Fact is that a single function can fall apart into multiple distinct blocks of code, which the linker can principally distribute all over the place, if it so wishes, and that toolchains doing this not actually exist, but are highly relevant in this newsgroup.

Yup, that's exactly the same as the way gcc/ld works (at least that's how I use it for embedded work).

In the linker script isn't there any way to tell it to link in a "unit" and put that "unit" into a specified section of memory?

But the link should still put them into the specified output sections, shouldn't it?

I never said anything about position labels in C source. I thought I was quite explicit that I was talking about using the linker script for placing symbols before/after the memory section containing the function.

Of course.

Then relocating that function probably won't work if the called functions aren't available. It's quite easy to determine if that's the case by looking at the generated assembly.

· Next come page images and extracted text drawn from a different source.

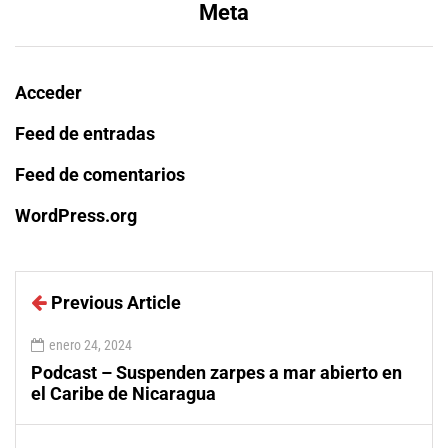
Meta
Acceder
Feed de entradas
Feed de comentarios
WordPress.org
Previous Article
enero 24, 2024
Podcast – Suspenden zarpes a mar abierto en
el Caribe de Nicaragua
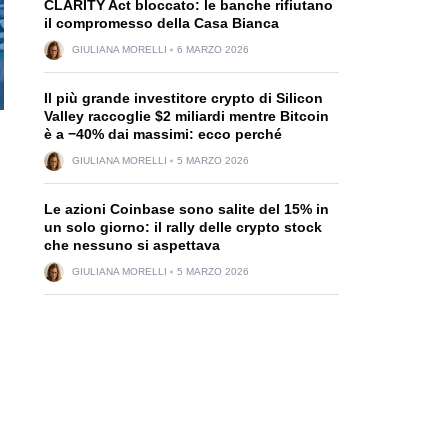
CLARITY Act bloccato: le banche rifiutano
il compromesso della Casa Bianca
GIULIANA MORELLI
6 MARZO 2026
Il più grande investitore crypto di Silicon
Valley raccoglie $2 miliardi mentre Bitcoin
è a −40% dai massimi: ecco perché
GIULIANA MORELLI
5 MARZO 2026
Le azioni Coinbase sono salite del 15% in
un solo giorno: il rally delle crypto stock
che nessuno si aspettava
GIULIANA MORELLI
5 MARZO 2026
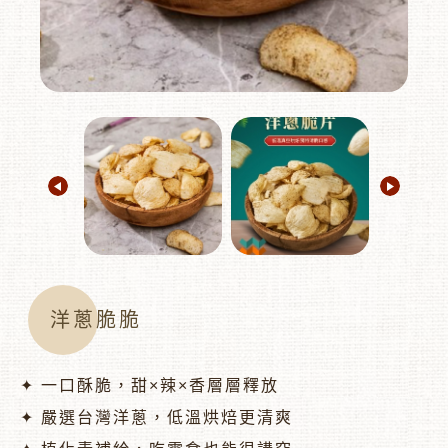
︾
洋蔥脆脆
✦ 一口酥脆，甜×辣×香層層釋放
✦ 嚴選台灣洋蔥，低溫烘焙更清爽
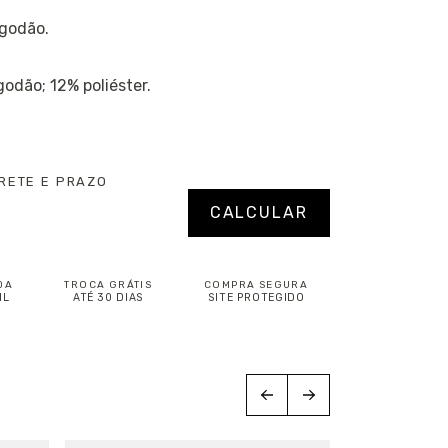
lgodão.
odão; 12% poliéster.
RETE E PRAZO
P:
Alterar CEP
CALCULAR
DA
TROCA GRÁTIS
COMPRA SEGURA
IL
ATÉ 30 DIAS
SITE PROTEGIDO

Then don't use those optimizations.

With all the toolchains I've used, there was always a way to place a function into a distinct section of memory such that that section's start/end addresses could be made globally visible at link-time. It may have required placing the function in a separate file and not using optimizations, but it was never that hard. If the Keil 51 compiler really is that difficult to work with, then I'm glad I never had to use it.